So it’s day 3 on the ground in Uganda, day 5 since I’ve left Nashville. My body is still considerably confused about how it’s possible to be 8 am here and midnight back home. Seems like I’ll get the hang of it just in time to fly back and start all over again.
I have not yet succumbed to any sort of colonic disorders that seem to be striking down my friends. This is a sneaky thing that seems to be systematically taking us down one by one. It’s kind of like the intestinal version of a Friday the 13th movie where all of a sudden you realize someone is missing from the dinner table only to find out that they were now claimed as a victim.
To be fair, I of subscribed to the Bush doctrine of preemptive strike when there is an imminent threat and started taking Immodium the minute I arrived. I’m not entirely sure if this is healthy, but it seems to be holding back the enemy that is amassing weapons of mass destruction in my stomach.
The rooms on either side of me are experiencing the bathroom version of shock and awe. So far I am just feeling this sort of feeling of something unnatural but not sick. It feels like at any minute Freddy could strike. The suspense is killing me.
Meanwhile, back in Uganda…
I wrote yesterday about us being the Body of Christ. It occurred to me today that in America we are the internal organs fueling the body. Today I met the muscles. These young men and women stand ready to do the heavy lifting.
I met what Compassion refers to as LDP Students. They are kids who were sponsored as children but have aged out of that system. Compassion has devised a system by which they are selecting the brightest students who are leaders and developing them through the Student Leadership Project. It’s an intense program where they pay for their university training as well as a supplemental course in servant leadership.
In American you get out of high school and if you don’t go to college you can at least pick up a job as a manager at the Gap or flipping burgers. Here you can hang out with your friends on the streets and live in a shack. My ugandan friend Dennis who works for Compassion here told me that for every job there are usually 500 applicants. Getting a job without a college degree is pretty much like winning a lottery.

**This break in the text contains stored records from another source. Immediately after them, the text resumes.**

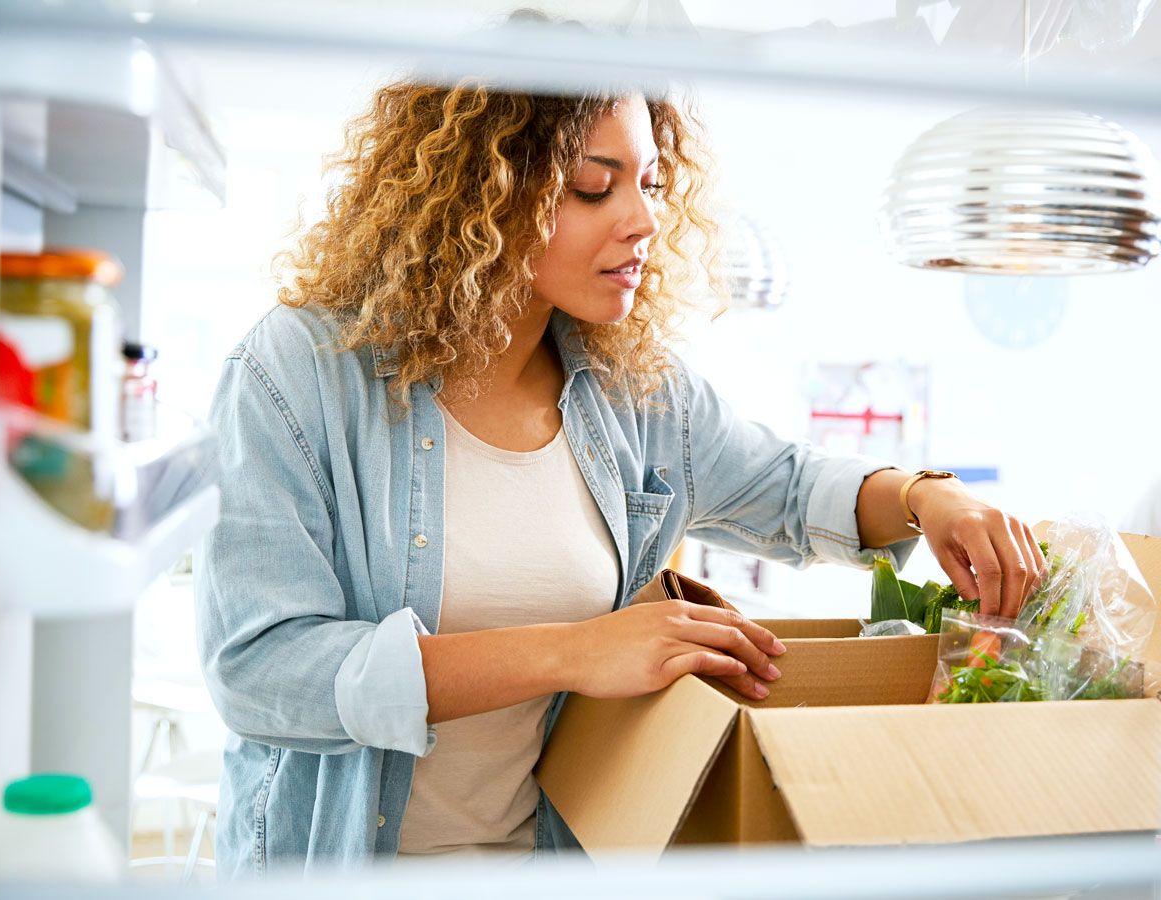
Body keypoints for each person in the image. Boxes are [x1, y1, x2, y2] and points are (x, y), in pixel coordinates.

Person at [194, 63, 1045, 876]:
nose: (641, 221)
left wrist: (931, 498)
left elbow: (790, 487)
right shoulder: (300, 368)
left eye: (651, 185)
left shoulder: (635, 392)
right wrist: (573, 653)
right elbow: (261, 673)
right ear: (478, 192)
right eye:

So Compassion has devised this system by which these students can not only get a degree and a job, but they can be part of changing Uganda’s future from the inside out. At Uganda Christian University there are 164 of these hand picked students. They are chosen through a process that recognizes if they are proactive, leaders, hard workers, and stand out. Only a few of them can be chosen because of the resources, but those that are chosen are some of the brightest most inspiring people I have ever met.
All of their stories were the same. Parents died, usually the father when they were young and the mother when they were older. (older meaning 10-12). They come from remote villages and were sponsored by Compassion when they were young.
They had something else in common. All of them shared a desire to finish the courses at University and go back to their villages and affect change. They are already spending their Christmas and Summer breaks doing that. When I graduated I couldn’t get out of town fast enough, these young people can’t get back fast enough. These students who for all intents and purposes are themselves still poor, want to help the poor. Let that sit in for a minute.
They are living out 1 Cor 1 where Paul talks about being able to take the way that you were ministered to and to minister to others with that same issue. They are the future of Uganda. They are the Body of Christ here. The only thing preventing them from accomplishing this is ridiculous when you think about it. Money. And not much money. $300 a month. $300 a month feeds, houses, and educates these kids at the University.
What struck me most was that I think I actually saw Gods love, the actual Agape love first hand today. One of the students, James, lost his mother and father when he was a child. His 13 year old sister became the head of house. And then in a twist that is just unimaginable, his sister also died. One of our group asked him if he had ever been angry at God about his life. He was absolutely genuinely confused by the question. He paused, and said I don’t understand. It wasn’t a language barrier, it was a spiritual barrier. It was a foreign concept to him. He said “how can I be angry with God after all He has done for me.”
They kept thanking us for our love. It hit me that this is love. In the words of the great poet Tobymac “Love is a verb”. Indeed. Through Compassion and many other organizations like it we are being a conduit of Gods love to these folks. I always thought about it as giving money. But we’re loving them and as a result one of the things Love would do is provide. It’s one thing to say we Love, it’s another to do it.
Melissa Brock said today that she thought of her sponsoring a child as just giving money, as giving the child a chance. When she met her sponsored child and the mother for the first time the child’s mother said that her hope for her child is to be the future of Uganda to change the country. Melissa said something that stuck with me. She said that this mom was hoping for so much more than I was. And then today we saw that this hope can actually be a reality. We saw the possibility of that hope alive and in person today.
This is a project that takes time. It takes time for these young men and women to grow through this process. It takes time for them to go back home and affect a culture and a people. It could take a long time.
I wish it could move faster. There’s so much need here. But I’m reminded of something that Paul wrote so many years ago.
Love is not only kind; it is patient.